### Short exercise A
Answer these questions about the excerpt on John Kelsall's tract:
(i) In what year did Kelsall write the tract?
(ii) According to one account, what offense had put him in prison when he died?
(iii) Which games does the tract tell keepers of public houses not to allow?

### Excerpt
==*==

Family Lessons 5: Against Gaming, Musick, Dancing

My 9x great uncle, John Kelsall, wrote a tract back in 1682. He gave it the following, snappy title:

A Testimony against Gaming, Musick, Dancing, Singing, Swearing, and Peoples calling upon GOD to DAMN them. As also against Drinking to Excess, Whoring, Lying and Cheating. Commended to the Consciences of all People in the Sight of God, but more especially to those, who keep Publick Houses.

I’ve read it. It’s not as longwinded as its title suggests though I could not but wonder at his naivety or optimism that pub landlords would a) be prepared to rid their premises of those profitable drunks, whores and musicians and b) read his tract at all. Still, he tried his best. One account suggests he died ‘of a stoppage’ in prison two years later, for unlicensed preaching. Within the pamphlet, he comes across as a rather stern, joy-killing puritan:

First, SEE that you suffer none to play at any sort of Game in your Houses,viz. Cards, Dice, Tables, Shuffle-board, and the like; for in so doing you will displease the Lord, and may cause him to bring a blast upon all your Undertakings: But on the contrary, Reprove and Admonish such in God's Fear.

These games may have been means of gambling, though this point he does not make. Colourfully, he exhorts the reader to

bear your Testimonies faithfully against Gaming, for it is as it were a piece of Witchcraft: for when Mens Hearts and Minds are exercised in it, they are even overcome by the same, and so are serving the Enemy of their own Immortal Souls with all their strength, and the Fear of the Lord is not before their Eye.

==*==

### Short exercise B
Copy out the lines of the listing starting at the line containing "pose: elev=58.6 azim=17.4" and ending at the line containing "Dot at: occluded", including both of those lines, and leave every character unchanged.

### Stored records
==*==

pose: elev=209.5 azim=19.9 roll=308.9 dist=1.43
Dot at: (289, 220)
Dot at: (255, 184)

==*==

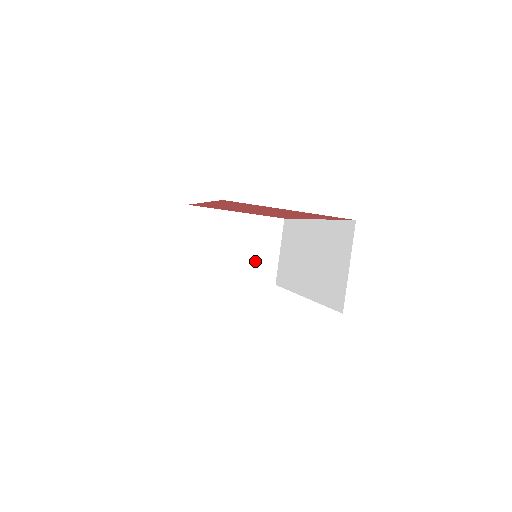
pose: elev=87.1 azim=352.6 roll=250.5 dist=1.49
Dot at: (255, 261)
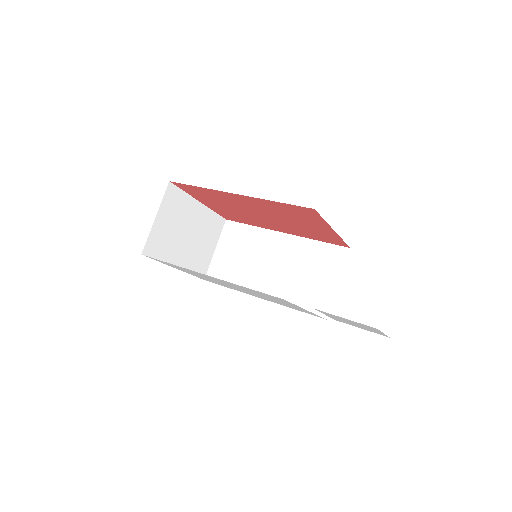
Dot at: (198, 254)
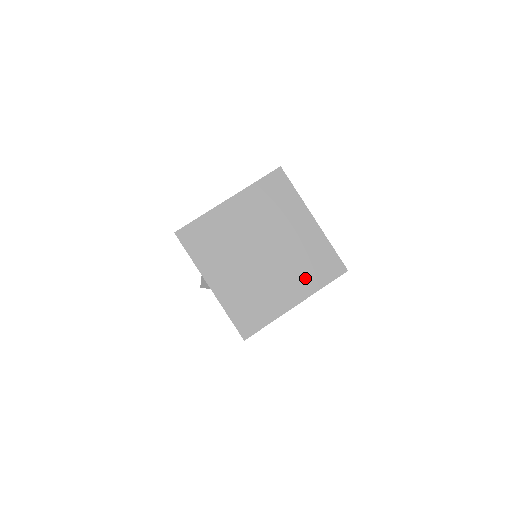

==*==

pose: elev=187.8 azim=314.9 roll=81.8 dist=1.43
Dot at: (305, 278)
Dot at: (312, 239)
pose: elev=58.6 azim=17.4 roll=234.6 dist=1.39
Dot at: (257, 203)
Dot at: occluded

==*==

### Worked answer A
(i) 1682
(ii) Unlicensed preaching
(iii) Cards, Dice, Tables, Shuffle-board, and the like

### Worked answer B
pose: elev=58.6 azim=17.4 roll=234.6 dist=1.39
Dot at: (257, 203)
Dot at: occluded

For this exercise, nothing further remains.